Outlander II GEN Techniczne - [II 2.2 DID] Outlender 2,2 DID CZY WARTO?
rezon - 11-04-2009, 20:51
mitsu00 napisał/a: | ta modyfikacja nie nadwyręża podzespołów i ich żywotności | każda modyfikacja na plus nadwyręża podzespoły. To, że silnik jest wypuszczany na 70% mocy nie oznacza przecież, że pozostałe elementy mają równie wielki zapas. Istnieje również coś takiego jak wytrzymałość zmęczeniowa - materiał podobnie jak człowiek też się męczy. Zrób 50 przysiadów i zmierz sobie puls. Nazajutrz dorzuć 30% swojej wagi na ramiona i też zrób 50 przysiadów. Po pierwsze możesz w ogóle nie zrobić 50 z obciążeniem, a nawet jeżeli zrobisz to na pewno będziesz bardziej zmęczony.
mitsu00 - 11-04-2009, 21:35
Co do tych przysiadów to ja mam bardzo dobrą kondycję i taka gimnastyka mnie nie męczy Tak samo nie nadwyrężam tej dodatkowej mocy w autku. Po prostu dużo jeżdżę w trasie i chiałem mieć pewność że ewentualne wyprzedzanie będzie mogło się odbyć szbko i bezpiecznie. Dla mnie priorytetem nie było skrócenie sprintu od 0 do 100 km/h tylko poprawienie elastyczności silnika. A taka forma wykorzystania nadmiaru mocy w żaden sposób nie narazi silnika i podzespołów na szwank.
Pozdrawiam
jmgmotocykle - 12-04-2009, 20:07
świeta racja - program orginalny modyfikuje się żeby pozbyć się "uniwersalności" tz. każde auto w salonie ma być dla każdego- a jak wiemy wszystko co jest uniwersalnie to jest do niczego. dlatego jednego outka mam zrobionego na max - i nie interesuje mnie ile co wytrzyma bo po to go mam żeby mnie bawił(już mam załorzone inne tarcze, sprzęgło,gumyitp.) , a drugiego mam na trasy i jest zawirusowany tz. ecoprogramem- czyli zyskał na mocy , zapewnia bezpieczne wyprzedzanie a przy spokojnej jeżdzie spala mniej niz na org. programie... poprostu nie każdy tunin służy temu żeby mieć 2 pozycje gazu
bonito - 15-04-2009, 10:25
Muszę się zgodzić z rezonem - mimo że każde TDI można zawirusować, to jednak cały samochód jest systemem i pozostałe podzespoły mogą się po prostu szybciej zużywać.
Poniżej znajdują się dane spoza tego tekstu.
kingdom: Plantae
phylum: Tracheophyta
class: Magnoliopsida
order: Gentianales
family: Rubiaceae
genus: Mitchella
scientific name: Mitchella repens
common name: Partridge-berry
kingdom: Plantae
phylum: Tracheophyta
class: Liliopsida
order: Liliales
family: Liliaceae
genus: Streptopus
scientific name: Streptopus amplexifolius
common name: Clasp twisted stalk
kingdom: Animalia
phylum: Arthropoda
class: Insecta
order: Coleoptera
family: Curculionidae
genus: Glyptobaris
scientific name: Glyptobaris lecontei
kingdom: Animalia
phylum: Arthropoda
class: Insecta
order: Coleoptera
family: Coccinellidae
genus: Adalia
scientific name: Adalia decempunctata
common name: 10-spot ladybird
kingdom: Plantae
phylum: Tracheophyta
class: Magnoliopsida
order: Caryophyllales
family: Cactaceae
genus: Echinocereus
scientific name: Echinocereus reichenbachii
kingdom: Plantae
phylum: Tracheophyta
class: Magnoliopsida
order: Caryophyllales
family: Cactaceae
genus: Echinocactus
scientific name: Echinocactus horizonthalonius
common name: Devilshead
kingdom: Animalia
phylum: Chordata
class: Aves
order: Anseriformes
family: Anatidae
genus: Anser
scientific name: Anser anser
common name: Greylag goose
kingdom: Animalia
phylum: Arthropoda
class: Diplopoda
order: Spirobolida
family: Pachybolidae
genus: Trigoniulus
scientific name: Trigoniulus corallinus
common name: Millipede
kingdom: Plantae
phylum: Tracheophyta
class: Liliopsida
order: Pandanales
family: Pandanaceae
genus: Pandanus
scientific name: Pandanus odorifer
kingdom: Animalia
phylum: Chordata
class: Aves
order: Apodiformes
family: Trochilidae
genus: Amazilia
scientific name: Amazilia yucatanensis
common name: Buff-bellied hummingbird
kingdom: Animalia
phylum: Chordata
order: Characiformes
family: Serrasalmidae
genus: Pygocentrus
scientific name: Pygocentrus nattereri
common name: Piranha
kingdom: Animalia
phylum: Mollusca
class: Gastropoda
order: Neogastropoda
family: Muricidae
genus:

A Outlander 2.0 TDI ma kilka słabych punktów:
1. Słabe hamulce.
2. Niedowymiarowane sprzęgło.
3. Koło dwumasowe (niezbyt trwałe).
4. Spadające obejmy od turbo (im wyższe ciśnienie tym bardziej)
Może lepszym sposobem zwiększenia mocy byłaby sprzedaż Outka, dołożenie kilku tysięcy i kupno Lancera Evo10?
bonito
Anonymous - 17-04-2009, 20:41
bonito napisał/a: | Muszę się zgodzić z rezonem - mimo że każde TDI można zawirusować, to jednak cały samochód jest systemem i pozostałe podzespoły mogą się po prostu szybciej zużywać.
A Outlander 2.0 TDI ma kilka słabych punktów:
1. Słabe hamulce.
2. Niedowymiarowane sprzęgło.
3. Koło dwumasowe (niezbyt trwałe).
4. Spadające obejmy od turbo (im wyższe ciśnienie tym bardziej)
Może lepszym sposobem zwiększenia mocy byłaby sprzedaż Outka, dołożenie kilku tysięcy i kupno Lancera Evo10?
bonito |
kolego czy możesz rozwinąć punkty 2 i 3?... jakiej trwałości, albo nietrwałości można oczekiwać?